Put babies to sleep on their backs: Nunavut government

SIDS remains leading cause of infant death in Nunavut

By SARAH ROGERS

Health officials in Nunavut are encouraging parents and caregivers to ensure that infants have a safe place to sleep. (FILE PHOTO)


Health officials in Nunavut are encouraging parents and caregivers to ensure that infants have a safe place to sleep. (FILE PHOTO)

Nunavut’s Office of the Chief Coroner is encouraging parents and caregivers to ensure that infants have a safe place to sleep.

That means putting babies to sleep on their back in a protected sleeping area, free of toys and other loose materials.

Following a 2012 joint review of infant deaths in the territory, unsafe sleep practices were found to increase the risk of Sudden Infant Death Syndrome (SIDS), the leading cause of infant death in Nunavut.

More recently, chief coroner Padma Suramala said her office investigated an infant death in Pond Inlet, the cause of which was confirmed as SIDS.

Suramala noted that unsafe sleeping patterns and bed-sharing were found to be risk factors in that case.

The territory’s infant death rate is 14.6 deaths per 1,000 live births, which is three times higher than the Canadian average of 5.2 deaths per 1,000 live births.

A study called Cause and risk factors for infant mortality in Nunavut, prepared by the Government of Nunavut’s health and justice departments, Nunavut Tunngavik Inc. and researchers at the University of Manitoba and the University of British Columbia, looked at 117 cases of Nunavummiut infant deaths between 1999 and 2011.

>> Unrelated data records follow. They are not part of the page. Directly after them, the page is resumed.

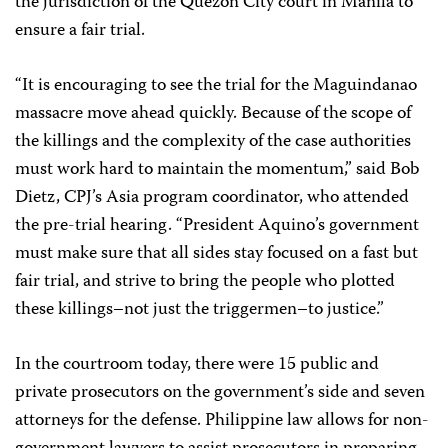
the jurisdiction of the Quezon City court in Manila to
ensure a fair trial.
“It is encouraging to see the trial for the Maguindanao
massacre move ahead quickly. Because of the scope of
the killings and the complexity of the case authorities
must work hard to maintain the momentum,” said
Bob
Dietz
, CPJ’s Asia program coordinator, who attended
the pre-trial hearing. “President Aquino’s government
must make sure that all sides stay focused on a fast but
fair trial, and strive to bring the people who plotted
these killings–not just the triggermen–to justice.”
In the courtroom today, there were 15 public and
private prosecutors on the government’s side and seven
attorneys for the defense. Philippine law allows for non-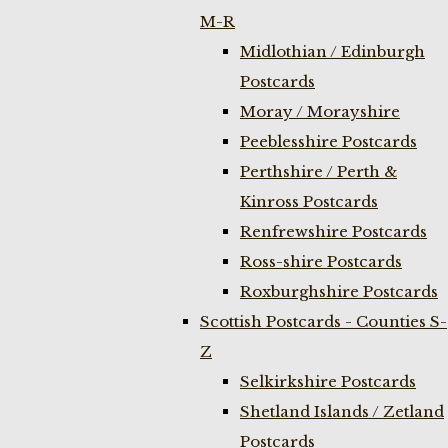
M-R
Midlothian / Edinburgh
Postcards
Moray / Morayshire
Peeblesshire Postcards
Perthshire / Perth &
Kinross Postcards
Renfrewshire Postcards
Ross-shire Postcards
Roxburghshire Postcards
Scottish Postcards - Counties S-
Z
Selkirkshire Postcards
Shetland Islands / Zetland
Postcards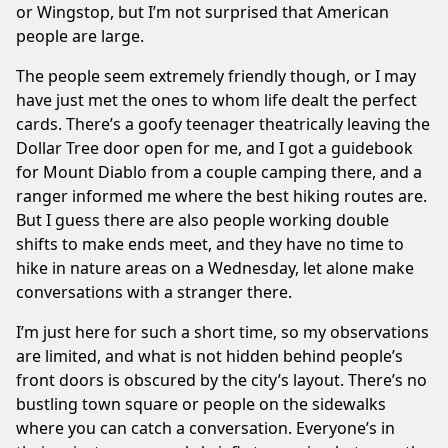
or Wingstop, but I’m not surprised that American
people are large.
The people seem extremely friendly though, or I may
have just met the ones to whom life dealt the perfect
cards. There’s a goofy teenager theatrically leaving the
Dollar Tree door open for me, and I got a guidebook
for Mount Diablo from a couple camping there, and a
ranger informed me where the best hiking routes are.
But I guess there are also people working double
shifts to make ends meet, and they have no time to
hike in nature areas on a Wednesday, let alone make
conversations with a stranger there.
I’m just here for such a short time, so my observations
are limited, and what is not hidden behind people’s
front doors is obscured by the city’s layout. There’s no
bustling town square or people on the sidewalks
where you can catch a conversation. Everyone’s in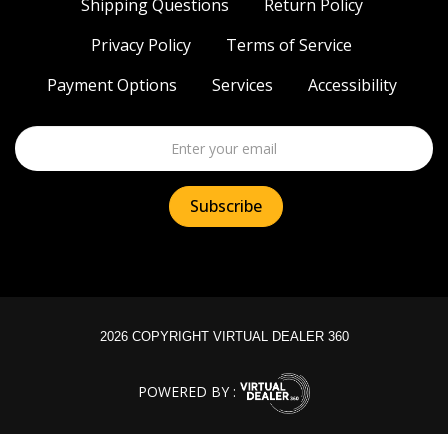
Shipping Questions
Return Policy
Privacy Policy
Terms of Service
Payment Options
Services
Accessibility
2026 COPYRIGHT VIRTUAL DEALER 360
POWERED BY :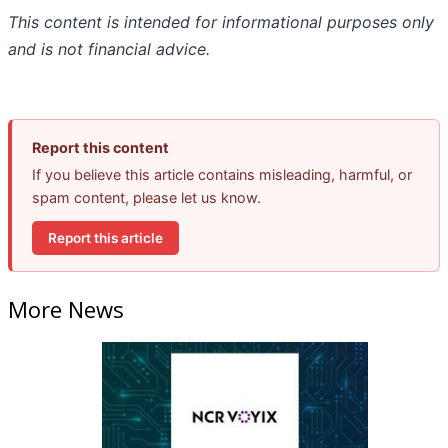
This content is intended for informational purposes only
and is not financial advice.
Report this content
If you believe this article contains misleading, harmful, or
spam content, please let us know.
Report this article
More News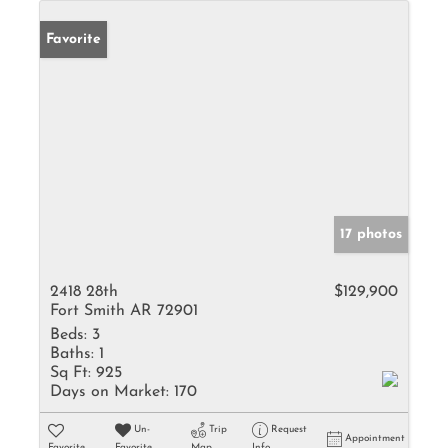
Favorite
17 photos
2418 28th
$129,900
Fort Smith AR 72901
Beds:
3
Baths:
1
Sq Ft:
925
Days on Market:
170
Un-
Trip
Request
Appointment
Favorite
Favorite
Map
Info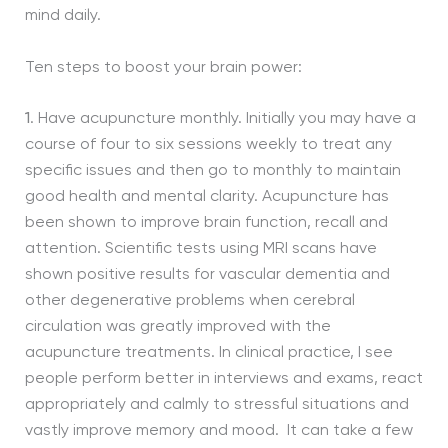
mind daily.
Ten steps to boost your brain power:
1
. Have acupuncture monthly. Initially you may have a
course of four to six sessions weekly to treat any
specific issues and then go to monthly to maintain
good health and mental clarity. Acupuncture has
been shown to improve brain function, recall and
attention. Scientific tests using MRI scans have
shown positive results for vascular dementia and
other degenerative problems when cerebral
circulation was greatly improved with the
acupuncture treatments. In clinical practice, I see
people perform better in interviews and exams, react
appropriately and calmly to stressful situations and
vastly improve memory and mood. It can take a few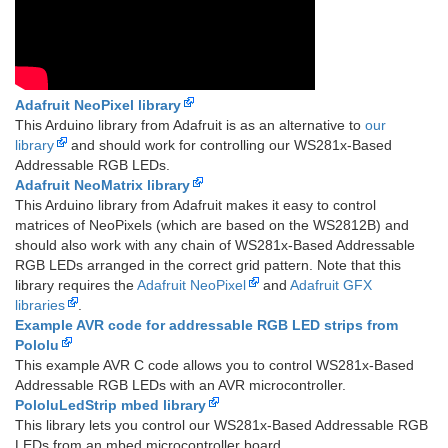
Adafruit NeoPixel library
This Arduino library from Adafruit is as an alternative to
our
library
and should work for controlling our WS281x-Based
Addressable RGB LEDs.
Adafruit NeoMatrix library
This Arduino library from Adafruit makes it easy to control
matrices of NeoPixels (which are based on the WS2812B) and
should also work with any chain of WS281x-Based Addressable
RGB LEDs arranged in the correct grid pattern. Note that this
library requires the
Adafruit NeoPixel
and
Adafruit GFX
libraries
.
Example AVR code for addressable RGB LED strips from
Pololu
This example AVR C code allows you to control WS281x-Based
Addressable RGB LEDs with an AVR microcontroller.
PololuLedStrip mbed library
This library lets you control our WS281x-Based Addressable RGB
LEDs from an mbed microcontroller board.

SIDS was found to be the leading cause of infant death at 48 per cent, followed by infection at 21 per cent.

And the study determined that factors such as sleep position and bed-sharing may play a role in these deaths.

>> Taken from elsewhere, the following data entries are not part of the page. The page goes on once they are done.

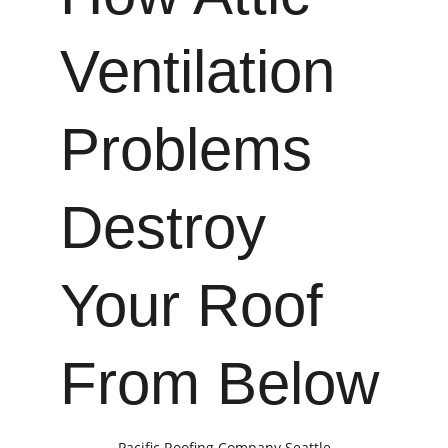
Ventilation 
Problems 
Destroy 
Your Roof 
From Below
Pacific Roofing Company Seattle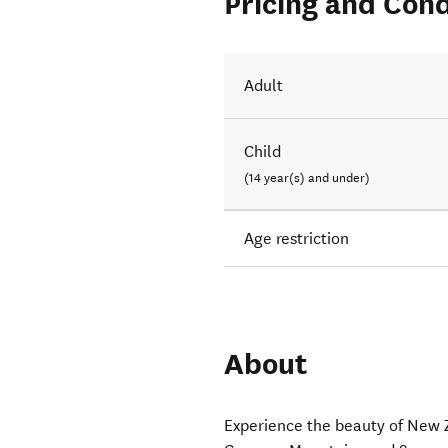
Pricing and Cond
Adult
Child
(14 year(s) and under)
Age restriction
About
Experience the beauty of New 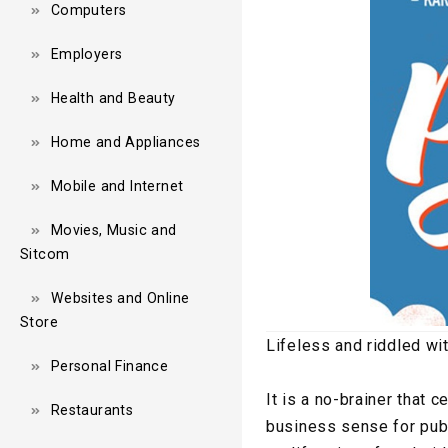
Computers
Employers
Health and Beauty
Home and Appliances
Mobile and Internet
Movies, Music and
Sitcom
Websites and Online
Store
Lifeless and riddled wi
Personal Finance
It is a no-brainer that
Restaurants
business sense for publi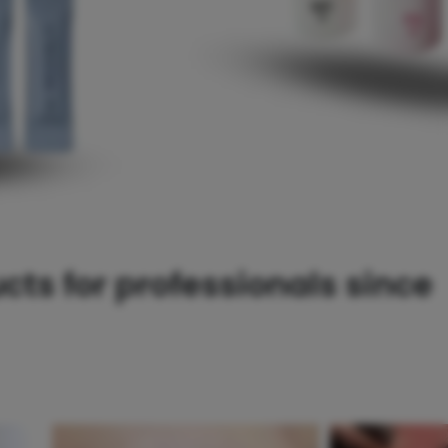
ts for professionals since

Details on the infants’ sleep environments were available in 52 of the 56 confirmed cases of SIDs that researchers reviewed.

In 33 of those cases, the infant was found to be sharing a bed with another person.

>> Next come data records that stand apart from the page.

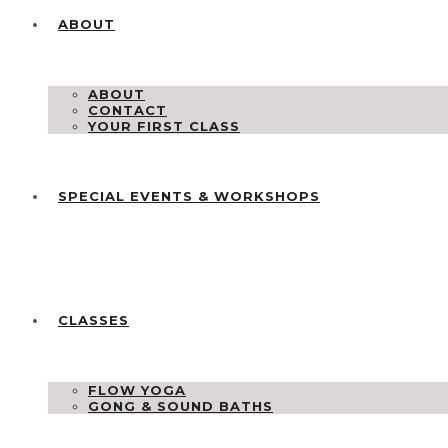
ABOUT
ABOUT
CONTACT
YOUR FIRST CLASS
SPECIAL EVENTS & WORKSHOPS
CLASSES
FLOW YOGA
GONG & SOUND BATHS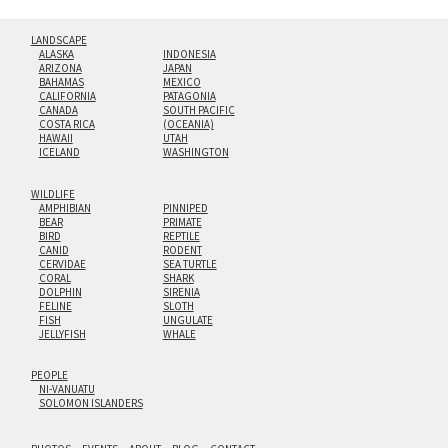
LANDSCAPE
ALASKA
INDONESIA
ARIZONA
JAPAN
BAHAMAS
MEXICO
CALIFORNIA
PATAGONIA
CANADA
SOUTH PACIFIC
COSTA RICA
(OCEANIA)
HAWAII
UTAH
ICELAND
WASHINGTON
WILDLIFE
AMPHIBIAN
PINNIPED
BEAR
PRIMATE
BIRD
REPTILE
CANID
RODENT
CERVIDAE
SEA TURTLE
CORAL
SHARK
DOLPHIN
SIRENIA
FELINE
SLOTH
FISH
UNGULATE
JELLYFISH
WHALE
PEOPLE
NI-VANUATU
SOLOMON ISLANDERS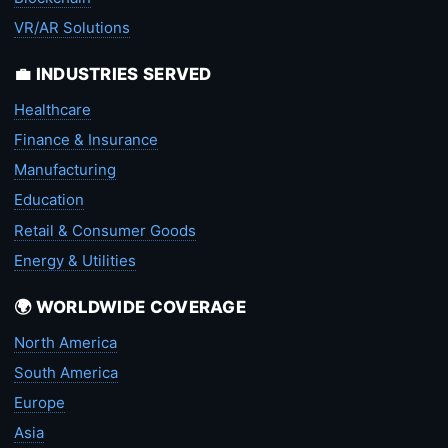
VR/AR Solutions
💼 INDUSTRIES SERVED
Healthcare
Finance & Insurance
Manufacturing
Education
Retail & Consumer Goods
Energy & Utilities
🌍 WORLDWIDE COVERAGE
North America
South America
Europe
Asia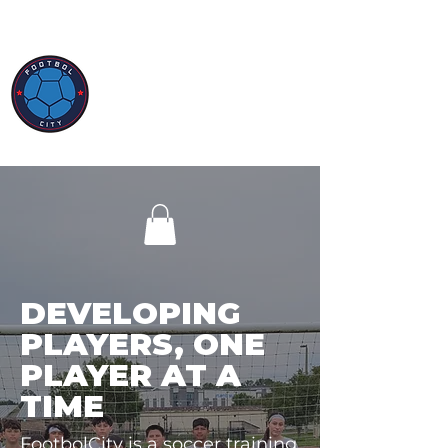
DEVELOPING
PLAYERS, ONE
PLAYER AT A
TIME
FootbolCity is a soccer training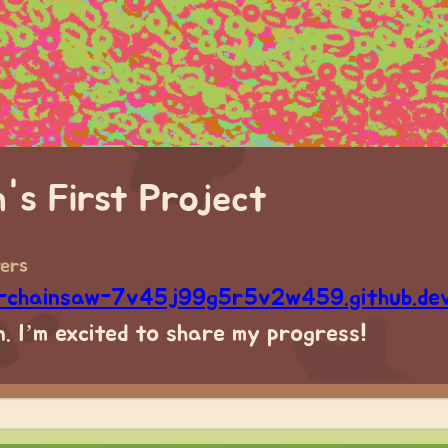
n's First Project
wers
e-chainsaw-7v45j99g5r5v2w459.github.de
. I’m excited to share my progress!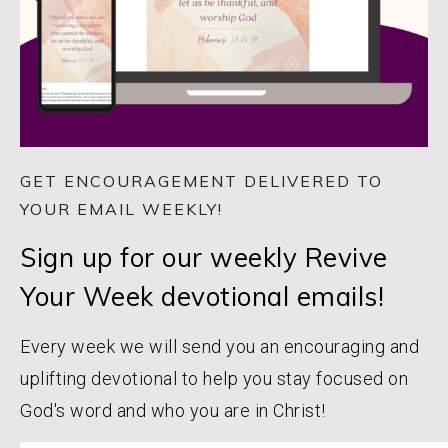
GET ENCOURAGEMENT DELIVERED TO
YOUR EMAIL WEEKLY!
Sign up for our weekly Revive
Your Week devotional emails!
Every week we will send you an encouraging and
uplifting devotional to help you stay focused on
God's word and who you are in Christ!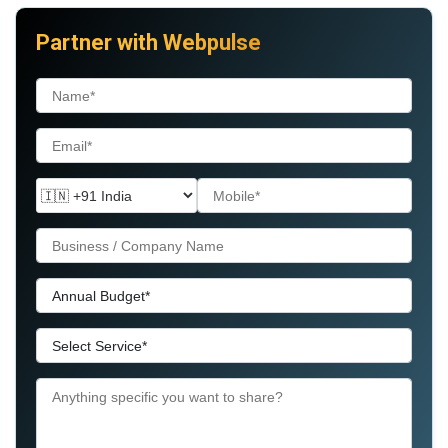
Partner with Webpulse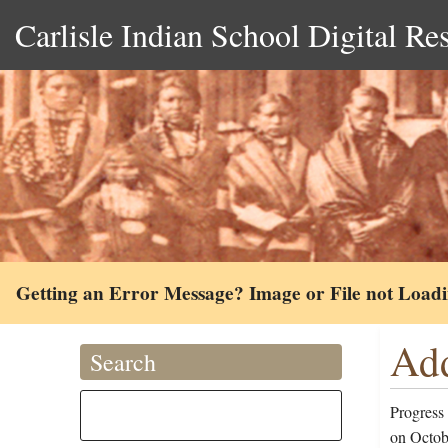
Carlisle Indian School Digital Re
Getting an Error Message? Image or File not Load
Add
Search
Progress
on Octob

Of those cases, 23 had two or more additional risk factors, including sleeping in a position other than on the back, sleeping on a surface that was too soft or cluttered with other material, sleeping with a non-caregiver or sleeping with someone who was under the influence of drugs or alcohol.

Infection — mainly respiratory — was the cause of death in 25 cases reviewed in the study.

That’s why health officials in Nunavut are now stressing the need for a safe sleeping environment for Nunavummiut babies.

That means putting infants to sleep on their back in a protected area free of clutter.

A GN safety bulletin stresses that car seats or infant carriers should not be used as a sleeping area.

Sharing a bed with an infant “if the parent is extremely tired, sedated with prescription or non-prescription medications or under the influence of drugs or alcohol can increase the risk of death for babies less than one year of age,” the bulletin reads.

And if there is bed-sharing, it should only be with a primary caregiver and never with a non-caregiver or with other children.

Babies should always be in a smoke-free environment, the bulletin notes, as babies who are exposed to cigarette smoke during pregnancy and who live in homes with smokers are at increased risk of SIDS.

High rates of infant mortality are not new or specific to Nunavut. A 2010 study showed that Inuit infants die at a rate three times higher than babies in the rest of the country – with Nunavik seeing the highest rates.

But the Nunavut-focused report on risk factors for infant mortality calls for improved pre- and post-natal data collection to better understand the high rates seen across the territory.

A surveillance system that gathers health information about Nunavut mothers and babies, called Nutaqqavut “Our Children,” started collecting data in 2012.

An estimated 850 infants are born in Nunavut each year, with between 90 and 95 per cent of those born to Inuit women.